Aus den Feuilletons

Mit Karl Marx im Gespräch

Karl Marx Badeentchen mit grauem Rauschebart stehen in der Tourist Information Trier zum Verkauf.
Karl Marx Badeentchen mit grauem Rauschebart stehen in der Tourist Information Trier zum Verkauf. © picture alliance / Harald Tittel
Von Ulrike Timm · 04.05.2018
Endlich ist er da - der 200. Geburtstag von Karl Marx. Die "FAZ" sichtet die Wirkungsgeschichte, während die "Welt" in Trier auf Spurensuche geht. Ohne Marx kein Feuilleton an diesem Tag. Nur die "NZZ" schreibt kein Wort über den Jubilar.
Gefühlt wird er schon seit Wochen, ach was, seit Monaten 200, aber erst jetzt gilt es wirklich: am 5. Mai vor 200 Jahren wurde Karl Marx geboren, und klar, alle Feuilletons legen noch mal einen drauf. Fast alle.

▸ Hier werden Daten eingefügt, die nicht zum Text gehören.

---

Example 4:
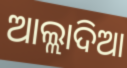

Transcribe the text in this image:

ଆଲ୍ଲାଦିଆ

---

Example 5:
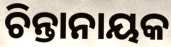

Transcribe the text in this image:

ଚିନ୍ତାନାୟକ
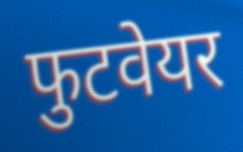
फुटवेयर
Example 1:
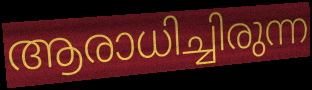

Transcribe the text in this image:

ആരാധിച്ചിരുന്ന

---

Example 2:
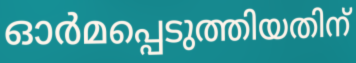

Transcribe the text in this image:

ഓർമപ്പെടുത്തിയതിന്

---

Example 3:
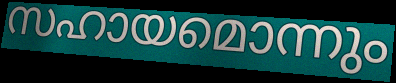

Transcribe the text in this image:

സഹായമൊന്നും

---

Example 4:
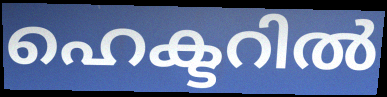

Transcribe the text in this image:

ഹെക്ടറിൽ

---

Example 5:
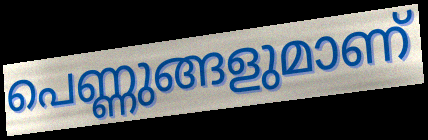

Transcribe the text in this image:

പെണ്ണുങ്ങളുമാണ്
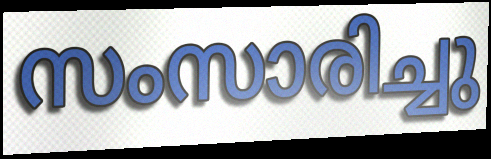
സംസാരിച്ചു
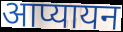
आप्यायन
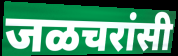
जळचरांसी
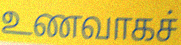
உணவாகச்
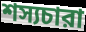
শস্যচারা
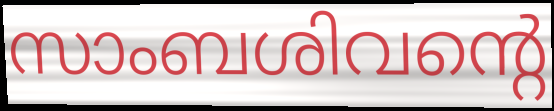
സാംബശിവന്റെ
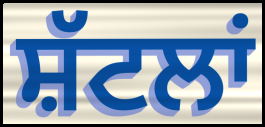
ਸ਼ੱਟਲਾਂ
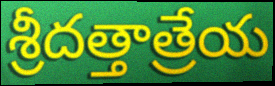
శ్రీదత్తాత్రేయ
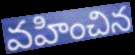
వహించిన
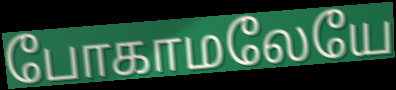
போகாமலேயே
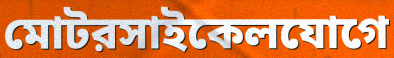
মোটরসাইকেলযোগে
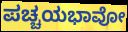
ಪಚ್ಚಯಭಾವೋ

Die Neue Zürcher Zeitung schert sich nicht um ihn, hat sich womöglich schon vorab so hart an ihm abgearbeitet, dass ihr schier die Luft ausging?
Dabei könnte man die gereckte Faust auf dem Titel doch als proletarisches Aufbegehren deuten, auch "Die verschwundene Leichtigkeit des Seins" ließe sich mit etwas feuilletonistischem Aufwand zu einer Hymne auf den großen Karl ummodeln – wo doch Herfried Münkler durchaus lesenswert philosophiert: "Das sorglose Leben in Europa ist vorbei. Die Gründe sind offenkundig: Wer viel hat, hat auch viel zu verlieren."

Von Adam und Eva zu sozialistischen Utopien

Münkler aber setzt in der NZZ bei Adam und Eva (sic!) an und sinniert über deren sorgenfreies Leben, robbt sich geschichtlich in Siebenmeilenstiefeln voran über sozialistische Utopien, Abstiegsängste und überforderte Politik, müsste eigentlich an manchen Stellen seines Textes nur noch den gezielten Schuss führen zum Geburtstagstor für Marx – aber nix da, kein dezidiertes Wort über den Jubilar! Ob das Methode ist?
"Er lebt", titelt die SÜDDEUTSCHE ZEITUNG andächtig, um dann erstmal mitzuteilen, dass im Haus, in dem Karl Marx aufwuchs, heute ein Ein-Euro-Ramschladen beheimatet ist. "Lockenwickler, Reißnägel, Flachpinsel, Proletarier-Bedarf zu Proletarier-Preisen!". Kostspieliger ist da schon die Marx-Knusperpastete, 2 Euro 90 und damit "70 Cent teurer als der Konstantin-Taler, die Schokoladen-Remineszenz an den römischen Kaiser und Trier-Förderer."

Marx als Konfekt

Marx – verzuckert – als Konfekt, so ist er eben, der Kapitalismus! Glücklicherweise bietet Trier noch mehr, nämlich sehenswerte Ausstellungen zum 200. Geburtstag des Philosophen. Die warten nicht mit den Bleiwüsten seiner ellenlangen Sätze auf, sondern setzen den Denker in Beziehung zur Zeit, in der er lebte. Und wer die Bilder aus dem frühen Industriezeitalter sieht, die von der Armut und den Arbeitsbedingungen des "Manchesterkapitalismus" erzählen, versteht gleich besser, warum Marx dachte, wie er dachte.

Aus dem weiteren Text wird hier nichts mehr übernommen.